Document text:
"""

Feeling trapped

iVillage Member
Registered: 07-30-2006
Feeling trapped
1
Fri, 01-19-2007 - 2:13pm

So my marriage has been on the rocks and going down hill for almost a year now. We have discussed separation and divorce more in the last 9 months than I ever thought we would. A few things changed last spring (mainly me, growing up). We got married when I was 19 and he was 22 and I have changed ALOT from the person I was 7 years ago. He however hasn't changed at all. Anyway, I love him, and will always love him, we have two beautiful children together. I want to leave, or at least separate for a while to clear my brain and get my real thoughts and feelings in order with out them being clouded by his manipulation.

I'm feeling totally trapped because everytime I do tell him that things need to change, he either belittles the comments and says that things aren't that bad and that I'm over reacting, or some how turns it around on me and blames me (I'm bipolar, and that excuse gets used a lot by him). If he's not manipulating me that way, last weekend I thought it was gonna end, and he locked himself in the bathroom and said that he couldn't function because he felt sick to his stomach and wanted to throw up. I start apologizing for making him feel that way (because I do care about him, I just don't think I want to be with him anymore). I feel trapped, because I don't want to hurt him. The other thing is, that I'm willing to do whatever it takes to keep things civil between us. I think that we could remain friends, but he swears up and down that he would never talk to me again, or forgive me for leaving him, and that he would take our children and that would be the end of it. I'm not stupid enough to believe that he would actually get the children, but I stay because I don't want to put them through a really ugly divorce with us fighting over them. They are 5 and 2 and they haven't done anything to deserve any of that.

"""

Task brief: Summarize the forum post in two sentences. The items that come next are separate material and have no connection to the forum post.

Provided data:
"""

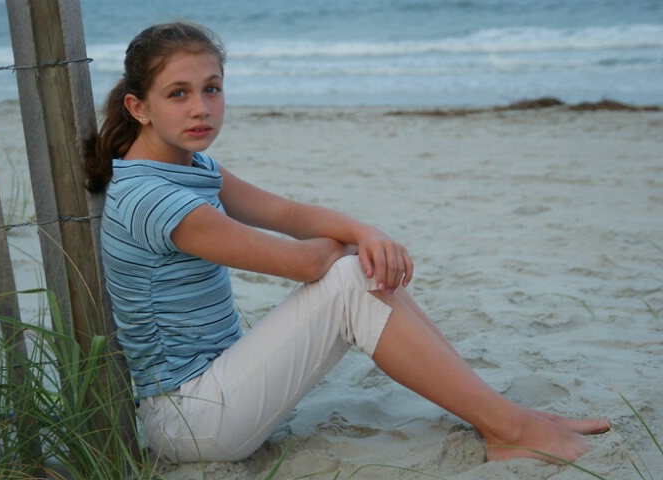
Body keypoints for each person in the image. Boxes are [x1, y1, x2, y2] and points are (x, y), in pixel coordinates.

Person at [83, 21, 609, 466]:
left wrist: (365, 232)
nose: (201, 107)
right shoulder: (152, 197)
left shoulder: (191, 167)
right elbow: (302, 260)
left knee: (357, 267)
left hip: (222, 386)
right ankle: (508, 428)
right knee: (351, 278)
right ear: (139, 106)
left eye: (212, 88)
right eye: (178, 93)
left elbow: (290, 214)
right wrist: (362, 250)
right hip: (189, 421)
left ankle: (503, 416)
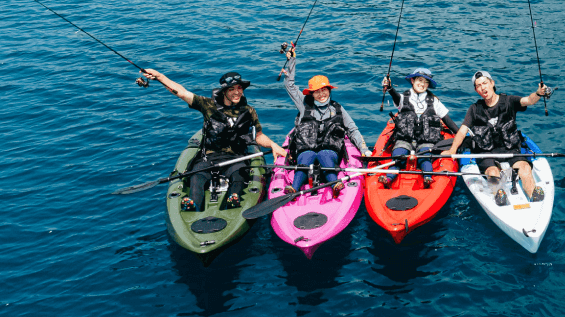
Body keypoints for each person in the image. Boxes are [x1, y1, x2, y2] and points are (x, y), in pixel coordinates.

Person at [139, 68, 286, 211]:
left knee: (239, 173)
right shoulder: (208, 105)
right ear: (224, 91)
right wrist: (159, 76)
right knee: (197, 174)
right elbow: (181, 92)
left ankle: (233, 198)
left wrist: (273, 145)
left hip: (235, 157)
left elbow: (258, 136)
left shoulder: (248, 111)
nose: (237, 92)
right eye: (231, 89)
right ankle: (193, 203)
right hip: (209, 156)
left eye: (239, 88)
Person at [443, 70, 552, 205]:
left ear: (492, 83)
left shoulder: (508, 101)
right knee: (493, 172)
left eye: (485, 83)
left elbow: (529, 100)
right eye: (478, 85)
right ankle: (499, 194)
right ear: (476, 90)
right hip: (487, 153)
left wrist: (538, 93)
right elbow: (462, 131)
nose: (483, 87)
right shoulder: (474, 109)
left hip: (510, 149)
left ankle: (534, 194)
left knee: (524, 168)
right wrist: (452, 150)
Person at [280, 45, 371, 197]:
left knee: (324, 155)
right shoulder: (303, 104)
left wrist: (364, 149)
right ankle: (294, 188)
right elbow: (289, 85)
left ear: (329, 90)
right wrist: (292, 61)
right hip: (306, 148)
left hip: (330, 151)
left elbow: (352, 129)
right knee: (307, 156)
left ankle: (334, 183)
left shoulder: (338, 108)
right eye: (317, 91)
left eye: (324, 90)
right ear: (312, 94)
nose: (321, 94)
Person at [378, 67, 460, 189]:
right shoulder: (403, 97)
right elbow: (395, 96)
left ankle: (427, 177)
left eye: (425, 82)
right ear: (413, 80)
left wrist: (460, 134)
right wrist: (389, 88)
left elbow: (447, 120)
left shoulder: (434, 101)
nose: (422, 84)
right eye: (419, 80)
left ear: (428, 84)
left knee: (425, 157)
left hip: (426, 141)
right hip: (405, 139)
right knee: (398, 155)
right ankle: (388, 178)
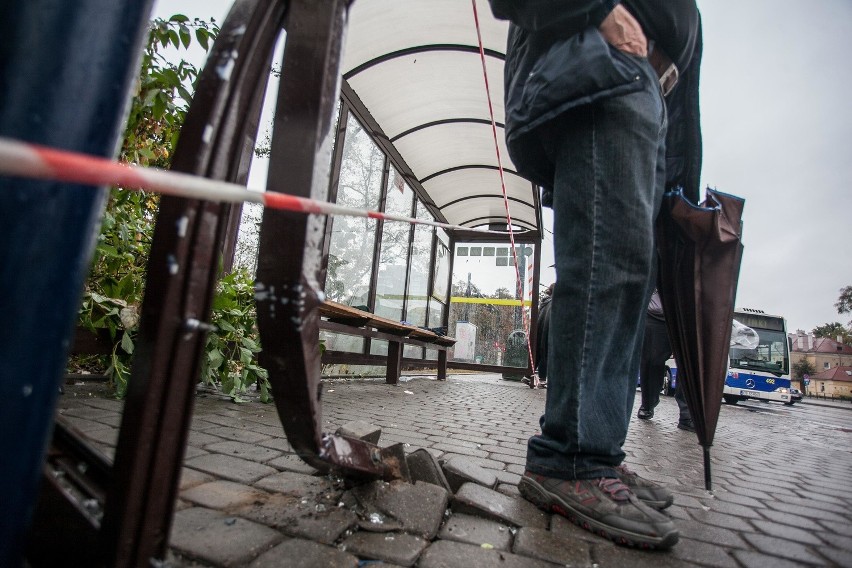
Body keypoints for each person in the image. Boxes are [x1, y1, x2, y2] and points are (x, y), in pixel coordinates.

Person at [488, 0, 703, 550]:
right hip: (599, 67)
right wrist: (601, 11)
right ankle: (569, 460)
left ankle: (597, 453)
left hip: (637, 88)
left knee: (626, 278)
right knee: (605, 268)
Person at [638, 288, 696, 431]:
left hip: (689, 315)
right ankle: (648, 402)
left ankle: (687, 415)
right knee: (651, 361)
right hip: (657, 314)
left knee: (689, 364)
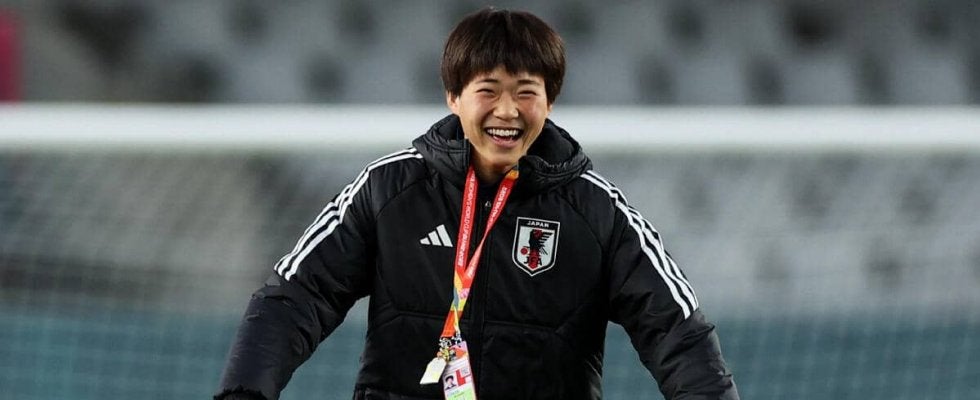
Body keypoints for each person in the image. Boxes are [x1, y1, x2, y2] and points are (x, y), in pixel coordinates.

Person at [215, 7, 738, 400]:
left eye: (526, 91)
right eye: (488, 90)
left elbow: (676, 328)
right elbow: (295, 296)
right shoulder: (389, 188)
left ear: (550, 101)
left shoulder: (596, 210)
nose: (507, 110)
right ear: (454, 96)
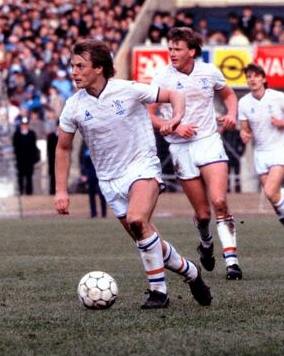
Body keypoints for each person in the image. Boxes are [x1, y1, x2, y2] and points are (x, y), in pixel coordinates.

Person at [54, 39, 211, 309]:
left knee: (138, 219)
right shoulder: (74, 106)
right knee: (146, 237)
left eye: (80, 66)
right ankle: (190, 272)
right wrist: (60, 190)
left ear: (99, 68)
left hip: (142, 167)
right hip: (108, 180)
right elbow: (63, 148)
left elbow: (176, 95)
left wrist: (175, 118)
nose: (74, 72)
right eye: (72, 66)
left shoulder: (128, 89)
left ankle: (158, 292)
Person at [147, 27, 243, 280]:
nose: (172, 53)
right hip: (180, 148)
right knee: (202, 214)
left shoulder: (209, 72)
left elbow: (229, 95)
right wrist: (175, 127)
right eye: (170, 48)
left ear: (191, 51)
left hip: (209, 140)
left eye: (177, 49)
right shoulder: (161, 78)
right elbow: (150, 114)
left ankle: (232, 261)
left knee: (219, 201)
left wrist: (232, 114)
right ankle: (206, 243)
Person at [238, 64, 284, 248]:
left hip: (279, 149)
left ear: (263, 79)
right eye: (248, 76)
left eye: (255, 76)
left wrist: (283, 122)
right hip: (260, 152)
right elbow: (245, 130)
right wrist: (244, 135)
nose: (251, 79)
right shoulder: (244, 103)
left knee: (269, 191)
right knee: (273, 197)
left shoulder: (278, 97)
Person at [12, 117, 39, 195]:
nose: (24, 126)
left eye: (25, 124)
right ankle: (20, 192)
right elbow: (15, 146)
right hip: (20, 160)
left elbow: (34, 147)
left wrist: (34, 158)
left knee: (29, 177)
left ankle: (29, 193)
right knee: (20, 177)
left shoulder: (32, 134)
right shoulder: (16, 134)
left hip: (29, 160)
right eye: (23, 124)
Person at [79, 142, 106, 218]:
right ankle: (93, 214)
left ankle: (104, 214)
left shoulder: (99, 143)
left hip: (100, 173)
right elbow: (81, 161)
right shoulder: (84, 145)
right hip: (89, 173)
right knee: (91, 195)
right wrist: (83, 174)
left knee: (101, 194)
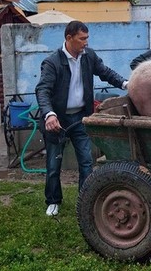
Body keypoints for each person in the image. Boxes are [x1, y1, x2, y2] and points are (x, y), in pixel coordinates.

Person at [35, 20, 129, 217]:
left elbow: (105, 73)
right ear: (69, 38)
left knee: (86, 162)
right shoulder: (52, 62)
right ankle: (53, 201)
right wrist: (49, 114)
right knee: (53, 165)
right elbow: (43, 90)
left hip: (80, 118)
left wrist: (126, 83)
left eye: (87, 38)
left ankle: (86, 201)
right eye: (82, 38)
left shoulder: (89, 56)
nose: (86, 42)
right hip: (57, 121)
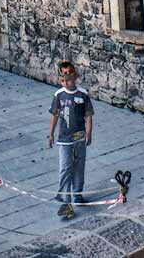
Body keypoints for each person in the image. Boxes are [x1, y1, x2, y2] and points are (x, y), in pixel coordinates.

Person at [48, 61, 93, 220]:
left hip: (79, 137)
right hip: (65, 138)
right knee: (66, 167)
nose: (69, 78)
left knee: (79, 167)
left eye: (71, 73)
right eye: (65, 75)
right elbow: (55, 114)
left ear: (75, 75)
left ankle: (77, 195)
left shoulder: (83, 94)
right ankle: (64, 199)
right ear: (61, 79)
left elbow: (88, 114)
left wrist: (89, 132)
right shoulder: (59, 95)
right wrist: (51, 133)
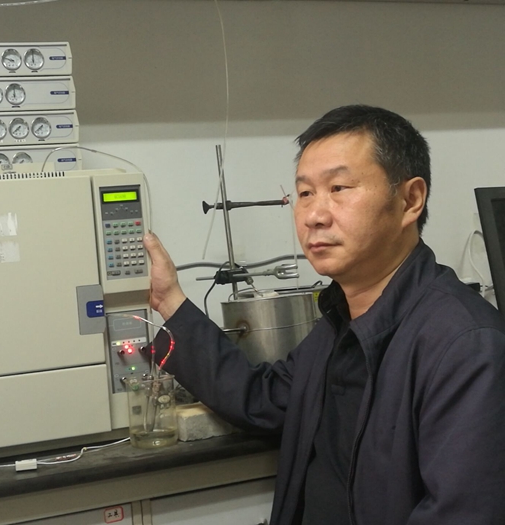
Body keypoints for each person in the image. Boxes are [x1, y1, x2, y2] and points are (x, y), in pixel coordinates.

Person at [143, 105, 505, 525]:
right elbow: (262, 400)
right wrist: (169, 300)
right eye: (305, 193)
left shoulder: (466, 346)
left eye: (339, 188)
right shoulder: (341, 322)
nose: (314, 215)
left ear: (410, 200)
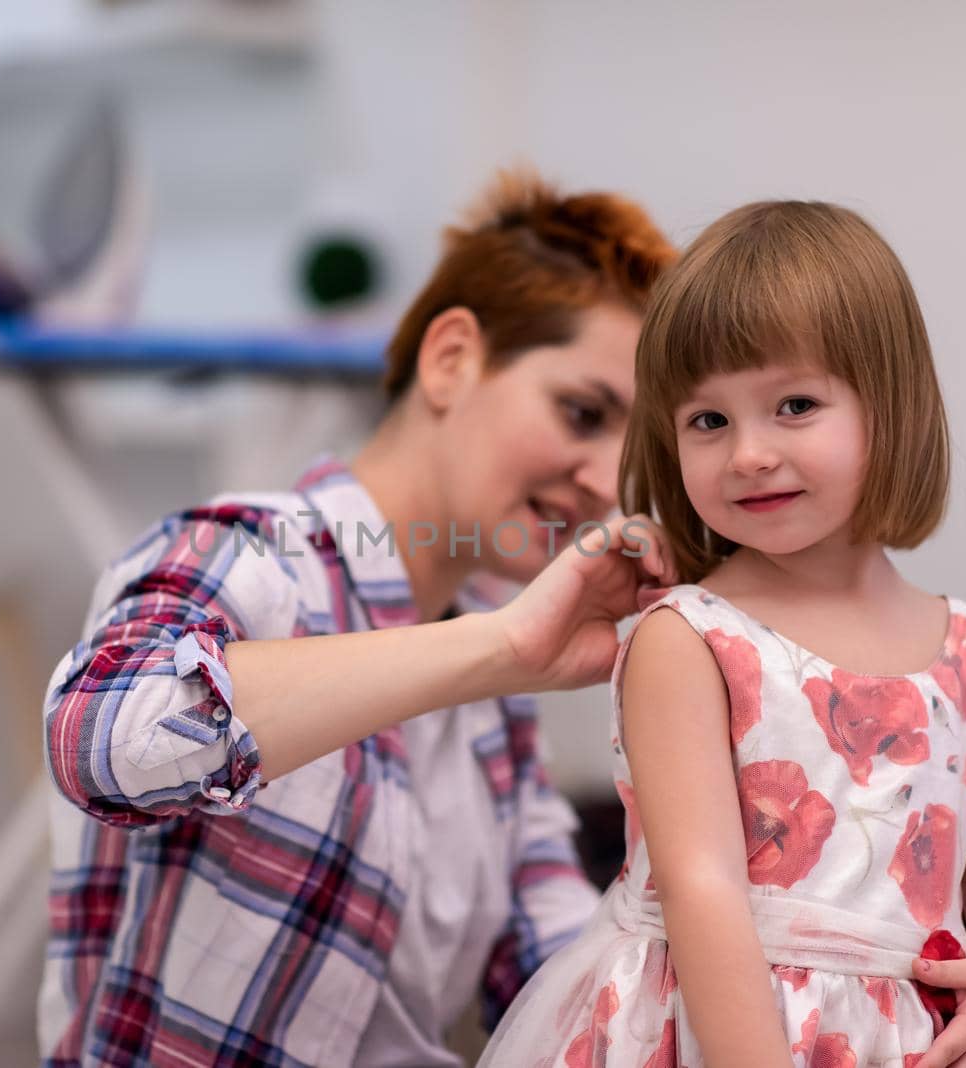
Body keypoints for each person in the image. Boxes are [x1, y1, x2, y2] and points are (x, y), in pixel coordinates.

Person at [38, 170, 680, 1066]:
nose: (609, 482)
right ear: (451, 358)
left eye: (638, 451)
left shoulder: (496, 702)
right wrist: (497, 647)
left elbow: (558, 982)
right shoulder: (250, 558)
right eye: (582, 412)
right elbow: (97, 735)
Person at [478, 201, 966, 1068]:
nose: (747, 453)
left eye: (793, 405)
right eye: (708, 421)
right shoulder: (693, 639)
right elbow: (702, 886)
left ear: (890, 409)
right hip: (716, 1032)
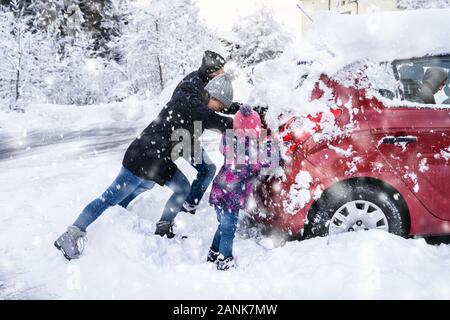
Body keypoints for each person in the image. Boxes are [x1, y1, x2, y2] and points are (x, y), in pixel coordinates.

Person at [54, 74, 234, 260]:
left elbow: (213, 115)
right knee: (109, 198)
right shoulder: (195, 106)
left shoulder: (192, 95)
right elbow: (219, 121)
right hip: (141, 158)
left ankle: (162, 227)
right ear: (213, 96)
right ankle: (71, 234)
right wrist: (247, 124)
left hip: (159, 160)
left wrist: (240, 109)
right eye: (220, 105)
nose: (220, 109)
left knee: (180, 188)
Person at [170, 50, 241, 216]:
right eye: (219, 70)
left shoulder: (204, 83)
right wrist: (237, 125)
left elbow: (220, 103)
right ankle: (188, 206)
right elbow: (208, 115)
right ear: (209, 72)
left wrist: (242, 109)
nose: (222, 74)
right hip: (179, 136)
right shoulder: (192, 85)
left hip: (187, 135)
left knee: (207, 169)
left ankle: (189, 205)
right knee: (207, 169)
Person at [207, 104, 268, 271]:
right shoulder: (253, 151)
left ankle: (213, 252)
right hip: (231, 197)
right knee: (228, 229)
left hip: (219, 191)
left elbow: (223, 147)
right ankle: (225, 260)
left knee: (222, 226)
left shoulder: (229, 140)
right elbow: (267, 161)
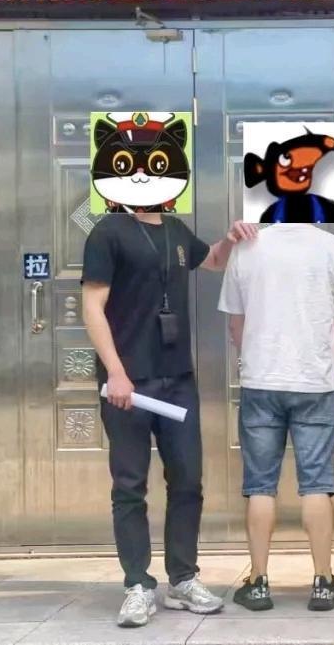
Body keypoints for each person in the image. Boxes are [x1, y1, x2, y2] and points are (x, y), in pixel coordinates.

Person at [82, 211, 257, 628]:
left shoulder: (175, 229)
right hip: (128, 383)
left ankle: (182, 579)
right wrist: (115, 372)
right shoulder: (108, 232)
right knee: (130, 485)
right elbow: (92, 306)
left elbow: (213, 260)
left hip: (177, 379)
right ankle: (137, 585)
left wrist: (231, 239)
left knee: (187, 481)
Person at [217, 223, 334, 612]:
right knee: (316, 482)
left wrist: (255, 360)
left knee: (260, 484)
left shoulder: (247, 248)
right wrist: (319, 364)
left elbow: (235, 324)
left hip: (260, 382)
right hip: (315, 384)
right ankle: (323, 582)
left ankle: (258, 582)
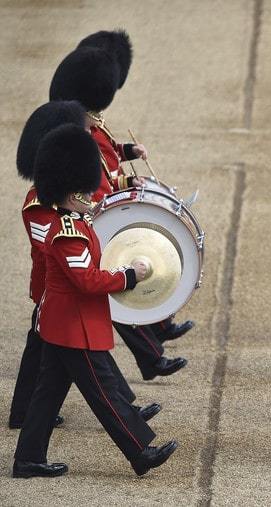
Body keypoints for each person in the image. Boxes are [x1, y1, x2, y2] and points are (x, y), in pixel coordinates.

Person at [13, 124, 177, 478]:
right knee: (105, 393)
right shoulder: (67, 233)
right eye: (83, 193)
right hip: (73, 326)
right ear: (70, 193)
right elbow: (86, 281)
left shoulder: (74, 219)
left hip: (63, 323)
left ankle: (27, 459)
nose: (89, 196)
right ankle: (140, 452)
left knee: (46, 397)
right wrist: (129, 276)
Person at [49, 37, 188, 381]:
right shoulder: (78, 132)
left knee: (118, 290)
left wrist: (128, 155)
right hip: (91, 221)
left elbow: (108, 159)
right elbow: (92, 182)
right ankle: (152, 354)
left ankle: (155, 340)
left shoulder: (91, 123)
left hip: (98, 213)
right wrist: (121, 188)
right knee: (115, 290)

"""

Reply: The writer's marriage has been going downhill for almost a year, and the writer, who married at 19 and has changed a lot since then, wants to leave or separate for a while despite still loving him. The writer feels trapped because he dismisses or turns around any call for change and threatens to take their children, and the writer stays to spare the children, who are 5 and 2, an ugly divorce.